Data section Start Marker

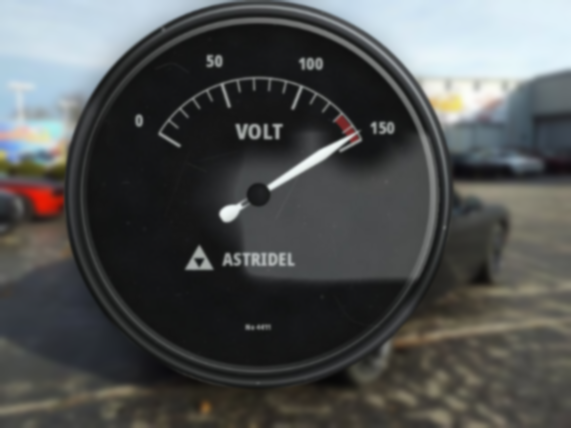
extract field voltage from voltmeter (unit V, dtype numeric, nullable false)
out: 145 V
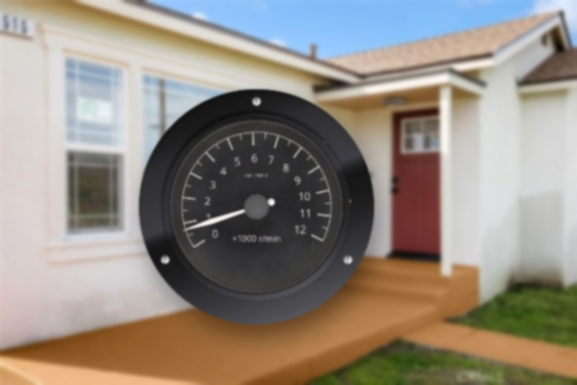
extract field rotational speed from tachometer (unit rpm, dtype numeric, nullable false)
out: 750 rpm
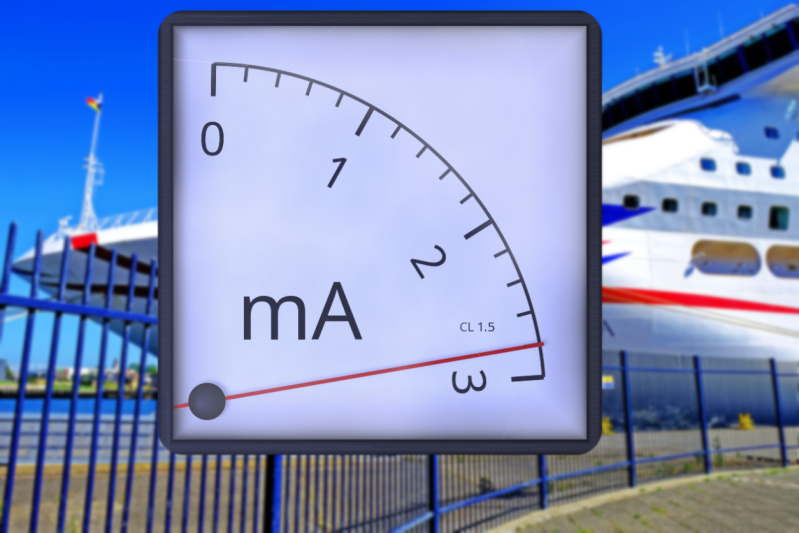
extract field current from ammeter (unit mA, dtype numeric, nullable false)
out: 2.8 mA
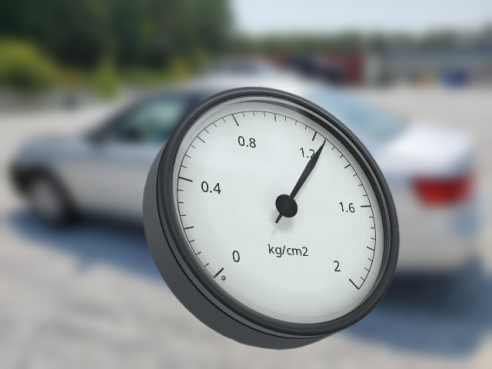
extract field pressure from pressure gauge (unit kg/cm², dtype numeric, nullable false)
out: 1.25 kg/cm²
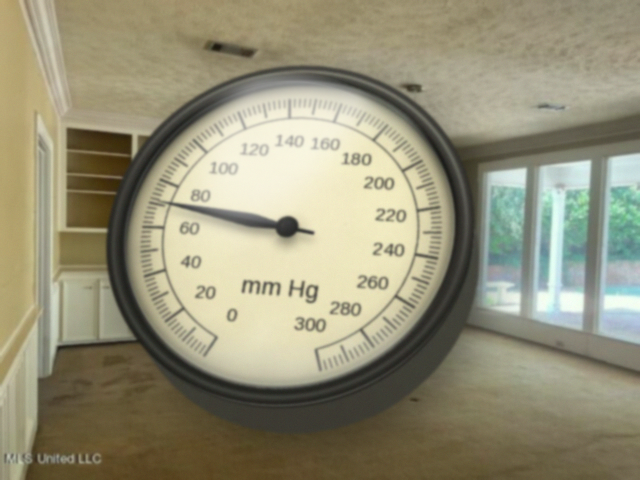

Data section End Marker

Task requirements »
Rewrite the rows above, replacing every "dtype numeric" with "dtype float" and leaving everything else as it is. Leave the pictures out of your answer.

Task solution »
extract field voltage from voltmeter (unit V, dtype float, nullable false)
out: 145 V
extract field rotational speed from tachometer (unit rpm, dtype float, nullable false)
out: 750 rpm
extract field current from ammeter (unit mA, dtype float, nullable false)
out: 2.8 mA
extract field pressure from pressure gauge (unit kg/cm², dtype float, nullable false)
out: 1.25 kg/cm²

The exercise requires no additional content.